[Items from a dataset]
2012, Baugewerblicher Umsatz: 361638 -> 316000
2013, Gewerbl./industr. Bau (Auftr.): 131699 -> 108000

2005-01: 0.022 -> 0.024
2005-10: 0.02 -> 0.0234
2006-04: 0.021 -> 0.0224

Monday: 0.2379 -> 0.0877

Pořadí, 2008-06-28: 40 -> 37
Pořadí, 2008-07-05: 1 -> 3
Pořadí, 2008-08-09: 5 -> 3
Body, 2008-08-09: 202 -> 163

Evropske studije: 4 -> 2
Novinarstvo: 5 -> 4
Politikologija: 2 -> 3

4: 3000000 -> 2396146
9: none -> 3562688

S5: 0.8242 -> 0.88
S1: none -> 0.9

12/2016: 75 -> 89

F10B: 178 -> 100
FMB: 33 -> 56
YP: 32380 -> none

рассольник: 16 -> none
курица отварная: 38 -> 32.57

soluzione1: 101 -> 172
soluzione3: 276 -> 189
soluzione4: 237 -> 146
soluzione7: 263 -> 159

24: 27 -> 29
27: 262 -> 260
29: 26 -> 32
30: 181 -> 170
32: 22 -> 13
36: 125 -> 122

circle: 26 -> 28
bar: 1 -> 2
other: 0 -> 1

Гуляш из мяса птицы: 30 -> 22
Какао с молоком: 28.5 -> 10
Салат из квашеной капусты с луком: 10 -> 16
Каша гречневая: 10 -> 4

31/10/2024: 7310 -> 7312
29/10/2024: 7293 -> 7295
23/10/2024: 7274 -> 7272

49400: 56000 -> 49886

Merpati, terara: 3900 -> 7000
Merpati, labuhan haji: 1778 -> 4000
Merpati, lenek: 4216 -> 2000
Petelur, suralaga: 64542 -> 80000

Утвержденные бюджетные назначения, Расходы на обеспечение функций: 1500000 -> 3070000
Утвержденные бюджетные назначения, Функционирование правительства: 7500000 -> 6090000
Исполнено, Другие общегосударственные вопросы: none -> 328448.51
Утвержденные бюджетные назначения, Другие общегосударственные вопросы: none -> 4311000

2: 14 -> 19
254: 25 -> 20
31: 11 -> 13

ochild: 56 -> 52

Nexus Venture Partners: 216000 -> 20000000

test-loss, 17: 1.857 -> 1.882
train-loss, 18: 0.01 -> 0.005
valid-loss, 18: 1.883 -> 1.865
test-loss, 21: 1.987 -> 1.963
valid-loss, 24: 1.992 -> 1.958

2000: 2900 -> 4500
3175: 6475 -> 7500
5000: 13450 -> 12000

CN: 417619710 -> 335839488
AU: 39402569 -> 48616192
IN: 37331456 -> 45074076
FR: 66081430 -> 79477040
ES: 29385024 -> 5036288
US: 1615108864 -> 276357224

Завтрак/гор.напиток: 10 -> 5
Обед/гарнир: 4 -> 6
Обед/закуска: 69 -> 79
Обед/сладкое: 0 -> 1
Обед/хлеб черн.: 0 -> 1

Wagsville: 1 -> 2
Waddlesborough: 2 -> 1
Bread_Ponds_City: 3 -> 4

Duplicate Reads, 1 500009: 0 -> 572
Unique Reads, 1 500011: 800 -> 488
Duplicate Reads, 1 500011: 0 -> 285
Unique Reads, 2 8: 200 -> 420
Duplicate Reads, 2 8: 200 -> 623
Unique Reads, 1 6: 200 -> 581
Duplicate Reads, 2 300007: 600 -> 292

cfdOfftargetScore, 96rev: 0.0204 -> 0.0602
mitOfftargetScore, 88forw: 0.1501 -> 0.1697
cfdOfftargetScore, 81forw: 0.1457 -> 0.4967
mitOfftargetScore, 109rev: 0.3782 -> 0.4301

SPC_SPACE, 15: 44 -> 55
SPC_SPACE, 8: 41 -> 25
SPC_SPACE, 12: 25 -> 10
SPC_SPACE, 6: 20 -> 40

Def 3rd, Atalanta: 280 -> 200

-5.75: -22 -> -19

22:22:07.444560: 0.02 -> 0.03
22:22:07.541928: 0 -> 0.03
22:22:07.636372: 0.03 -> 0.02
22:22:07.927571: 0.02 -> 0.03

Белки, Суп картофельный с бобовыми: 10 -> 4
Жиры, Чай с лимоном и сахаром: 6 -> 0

## Task details
An exact transcription of every record above is required.

## Answer section
2012, Baugewerblicher Umsatz: 361638 -> 316000
2013, Gewerbl./industr. Bau (Auftr.): 131699 -> 108000

2005-01: 0.022 -> 0.024
2005-10: 0.02 -> 0.0234
2006-04: 0.021 -> 0.0224

Monday: 0.2379 -> 0.0877

Pořadí, 2008-06-28: 40 -> 37
Pořadí, 2008-07-05: 1 -> 3
Pořadí, 2008-08-09: 5 -> 3
Body, 2008-08-09: 202 -> 163

Evropske studije: 4 -> 2
Novinarstvo: 5 -> 4
Politikologija: 2 -> 3

4: 3000000 -> 2396146
9: none -> 3562688

S5: 0.8242 -> 0.88
S1: none -> 0.9

12/2016: 75 -> 89

F10B: 178 -> 100
FMB: 33 -> 56
YP: 32380 -> none

рассольник: 16 -> none
курица отварная: 38 -> 32.57

soluzione1: 101 -> 172
soluzione3: 276 -> 189
soluzione4: 237 -> 146
soluzione7: 263 -> 159

24: 27 -> 29
27: 262 -> 260
29: 26 -> 32
30: 181 -> 170
32: 22 -> 13
36: 125 -> 122

circle: 26 -> 28
bar: 1 -> 2
other: 0 -> 1

Гуляш из мяса птицы: 30 -> 22
Какао с молоком: 28.5 -> 10
Салат из квашеной капусты с луком: 10 -> 16
Каша гречневая: 10 -> 4

31/10/2024: 7310 -> 7312
29/10/2024: 7293 -> 7295
23/10/2024: 7274 -> 7272

49400: 56000 -> 49886

Merpati, terara: 3900 -> 7000
Merpati, labuhan haji: 1778 -> 4000
Merpati, lenek: 4216 -> 2000
Petelur, suralaga: 64542 -> 80000

Утвержденные бюджетные назначения, Расходы на обеспечение функций: 1500000 -> 3070000
Утвержденные бюджетные назначения, Функционирование правительства: 7500000 -> 6090000
Исполнено, Другие общегосударственные вопросы: none -> 328448.51
Утвержденные бюджетные назначения, Другие общегосударственные вопросы: none -> 4311000

2: 14 -> 19
254: 25 -> 20
31: 11 -> 13

ochild: 56 -> 52

Nexus Venture Partners: 216000 -> 20000000

test-loss, 17: 1.857 -> 1.882
train-loss, 18: 0.01 -> 0.005
valid-loss, 18: 1.883 -> 1.865
test-loss, 21: 1.987 -> 1.963
valid-loss, 24: 1.992 -> 1.958

2000: 2900 -> 4500
3175: 6475 -> 7500
5000: 13450 -> 12000

CN: 417619710 -> 335839488
AU: 39402569 -> 48616192
IN: 37331456 -> 45074076
FR: 66081430 -> 79477040
ES: 29385024 -> 5036288
US: 1615108864 -> 276357224

Завтрак/гор.напиток: 10 -> 5
Обед/гарнир: 4 -> 6
Обед/закуска: 69 -> 79
Обед/сладкое: 0 -> 1
Обед/хлеб черн.: 0 -> 1

Wagsville: 1 -> 2
Waddlesborough: 2 -> 1
Bread_Ponds_City: 3 -> 4

Duplicate Reads, 1 500009: 0 -> 572
Unique Reads, 1 500011: 800 -> 488
Duplicate Reads, 1 500011: 0 -> 285
Unique Reads, 2 8: 200 -> 420
Duplicate Reads, 2 8: 200 -> 623
Unique Reads, 1 6: 200 -> 581
Duplicate Reads, 2 300007: 600 -> 292

cfdOfftargetScore, 96rev: 0.0204 -> 0.0602
mitOfftargetScore, 88forw: 0.1501 -> 0.1697
cfdOfftargetScore, 81forw: 0.1457 -> 0.4967
mitOfftargetScore, 109rev: 0.3782 -> 0.4301

SPC_SPACE, 15: 44 -> 55
SPC_SPACE, 8: 41 -> 25
SPC_SPACE, 12: 25 -> 10
SPC_SPACE, 6: 20 -> 40

Def 3rd, Atalanta: 280 -> 200

-5.75: -22 -> -19

22:22:07.444560: 0.02 -> 0.03
22:22:07.541928: 0 -> 0.03
22:22:07.636372: 0.03 -> 0.02
22:22:07.927571: 0.02 -> 0.03

Белки, Суп картофельный с бобовыми: 10 -> 4
Жиры, Чай с лимоном и сахаром: 6 -> 0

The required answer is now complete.